My Signpost to the Past
As a way to celebrate Professor Thongchai Winichakul’s scholarly accomplishment, especially his most recent Grand Prize of Fukuoka Prize, I am pleased to introduce his seminal book, Siam Mapped: A History of the Geo-body of a Nation, to our colleagues and friends of Letter from the Kamogawa River. I also want to take this opportunity to briefly point out how the book helps guide my research on Cambodia’s history.

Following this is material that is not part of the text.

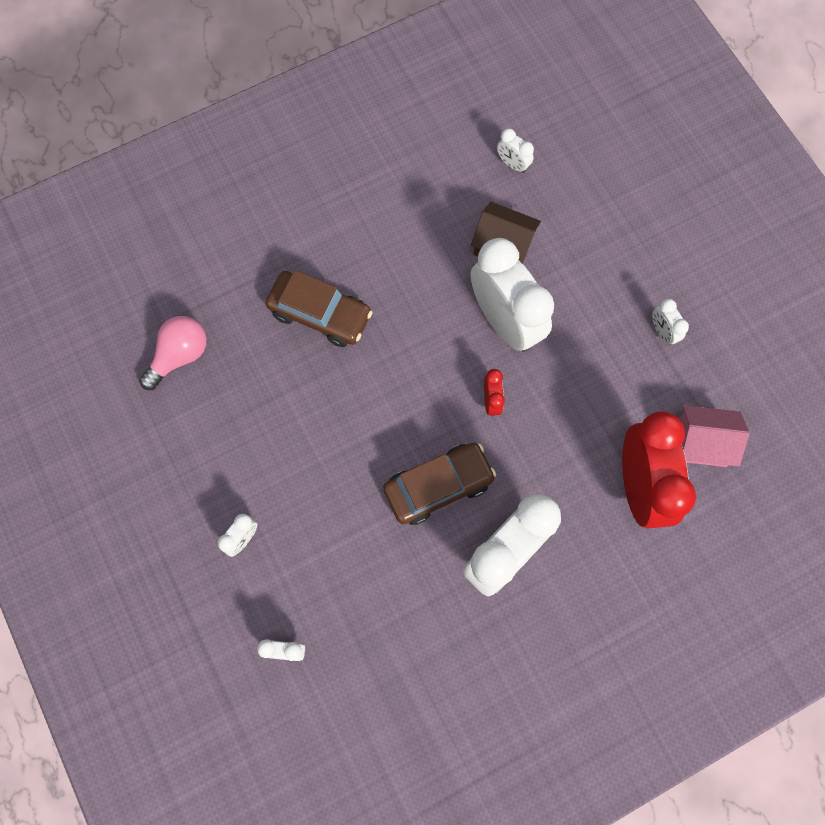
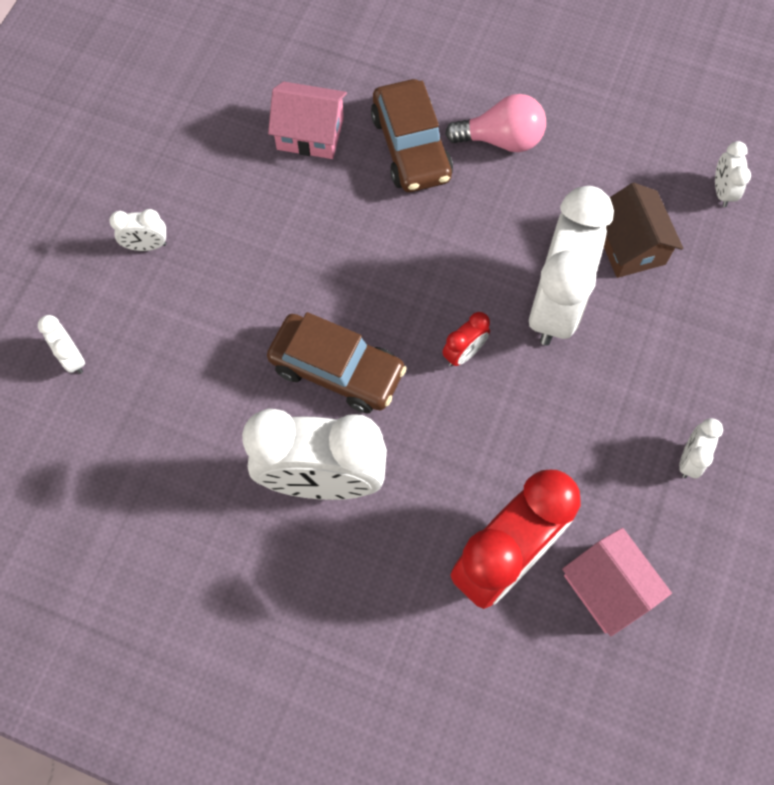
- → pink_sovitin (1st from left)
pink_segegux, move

“Siam Mapped is never about map!” This is what Ajarn (meaning teacher in Thai) Thongchai told me when I asked for his autograph of my copy of the book in Singapore in July 2013. As a PhD student at the National University of Singapore at that time, I had a privilege to meet and discuss my dissertation project with him on multiple occasions. He said, Siam Mapped is a study of how a premodern state or polity had transformed into a modern nation which possesses a much stronger and broader collective understanding of nationhood. As the new technology of mapping introduced from the West was central to that transformation, the Siamese/Thai state had been placed under a new geographical discourse called “geo-body” which, consequently, transformed Siam into a fixed and distinctive nation-state both on maps and in collective consciousness of many Siamese people. Having realized this new understanding of national territoriality, Siamese ruling elites, mostly based in Bangkok, had to reinforce it either by launching military campaigns and state propaganda or through creating new national historical discourses that artificially conform Siam’s past with its new geo-body.

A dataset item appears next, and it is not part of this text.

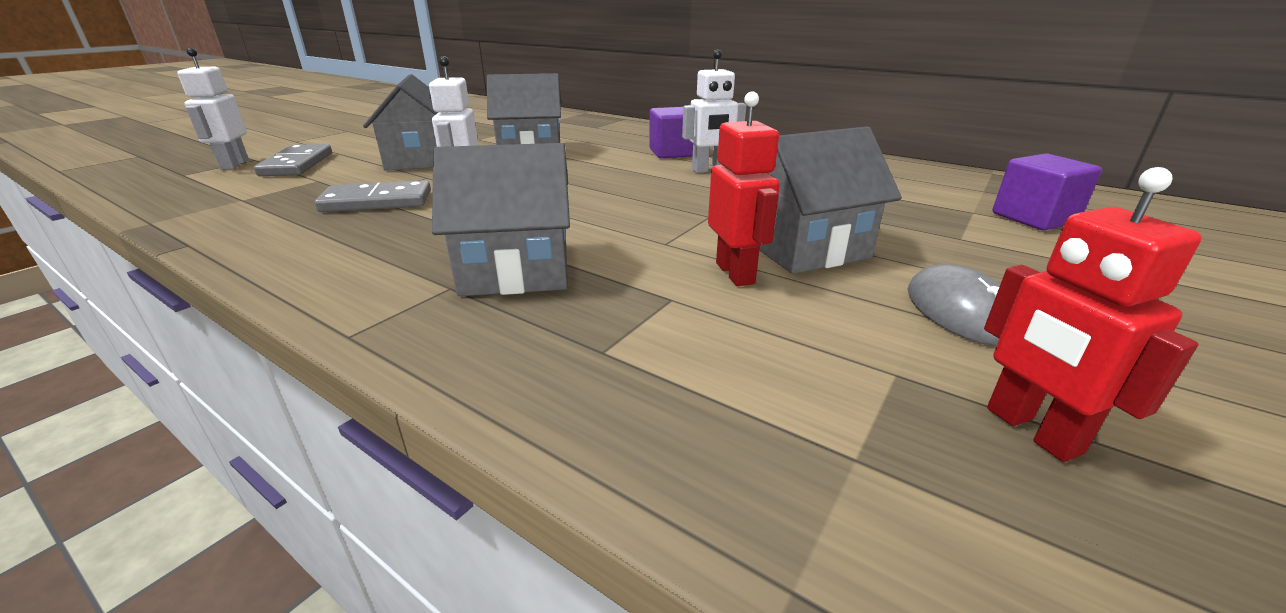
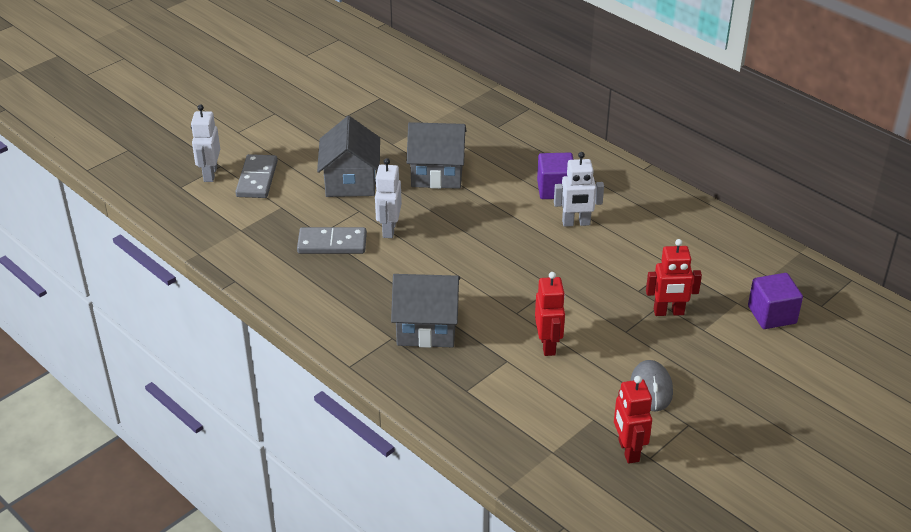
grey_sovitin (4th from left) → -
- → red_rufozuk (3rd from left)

Having read Siam Mapped for many times, I have greatly benefited from the book in terms of its insights on Thai history and, more broadly, Southeast Asian history between the premodern and modern periods (roughly the 19th and mid-20th centuries). I am particularly amazed at Ajarn Thongchai’s creative way of exploring the long-held conceptions of indigenous territory and boundary, of which overlapping or multiple sovereignties were common across Southeast Asia. With the emergence of new mapping techniques, regional powers such as the Siamese state not only successfully utilized them to protect and strengthen their sovereignty against unprecedent threats of the French and British colonial powers. Their adaptation also caused to the disappearance of many small chiefdoms or polities, especially those located in the upper Mekong and Lao region. In this regard, the real losers of these new mapping techniques were those tiny and less power chiefdoms along the routes of both the Siamese and French forces (p. 129).

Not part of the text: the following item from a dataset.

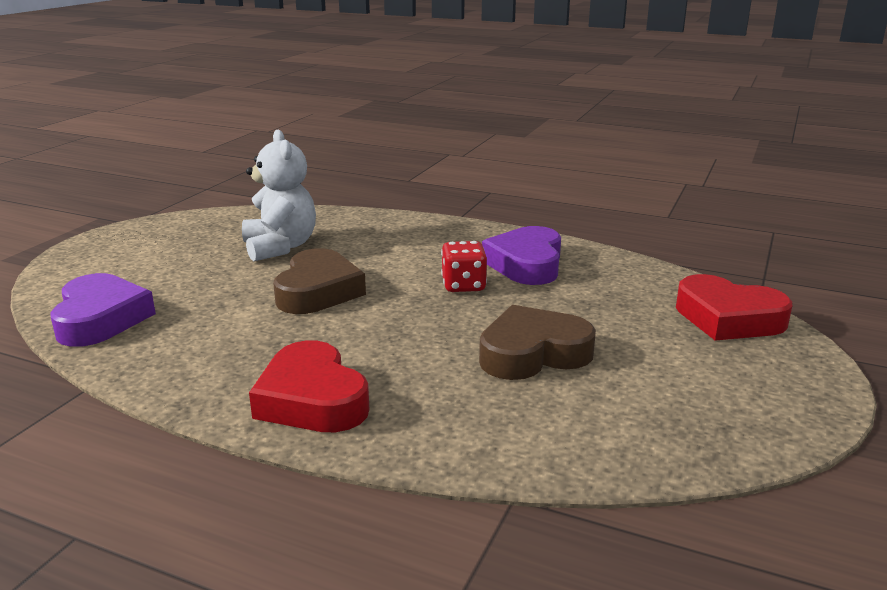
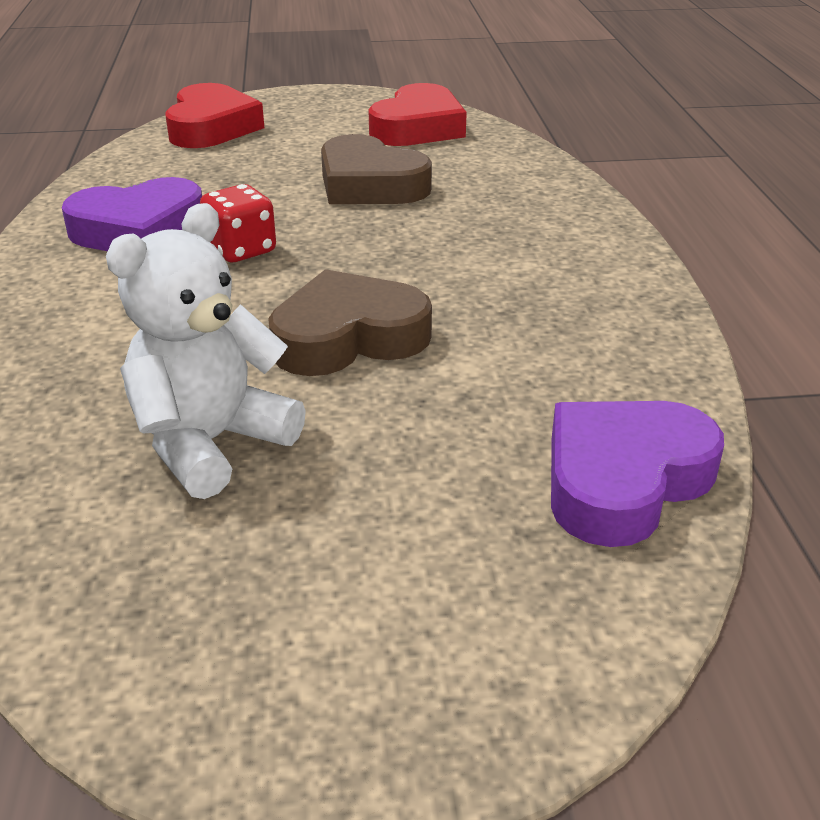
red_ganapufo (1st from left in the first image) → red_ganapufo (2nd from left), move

Thanks to Ajarn Thongchai’s pioneering scholarship, I have used a similar research framework to study the emergence of new ways of historical writing introduced from the West through Western colonial powers in Southeast Asia, especially Cambodia. Taking into account a wide range of indigenous scholarship, similar to mapping technology, the Cambodian educated elites were in great favour of the Western notion of history. However, their adaptation of this newly imported historical method happened in a more cautious and much less homogeneous manner because many indigenous scholars were quite conservative while others less so. Based on this phenomena I conclude that, unlike the new mapping techniques which had displaced the Southeast Asian indigenous notions of territory and boundary, Western historical writings never entirely wiped out the premodern indigenous history-making. In fact, under Western colonial conditions these two conceptions of history had played an interfacing role in creating new epistemological categories of historical scholarship in and of itself. My research will be published as a monograph, entitled Epistemology of the Past: Texts, History, and Intellectuals of Cambodia, 1850s-1970s, with the University of Hawai’i Press next year.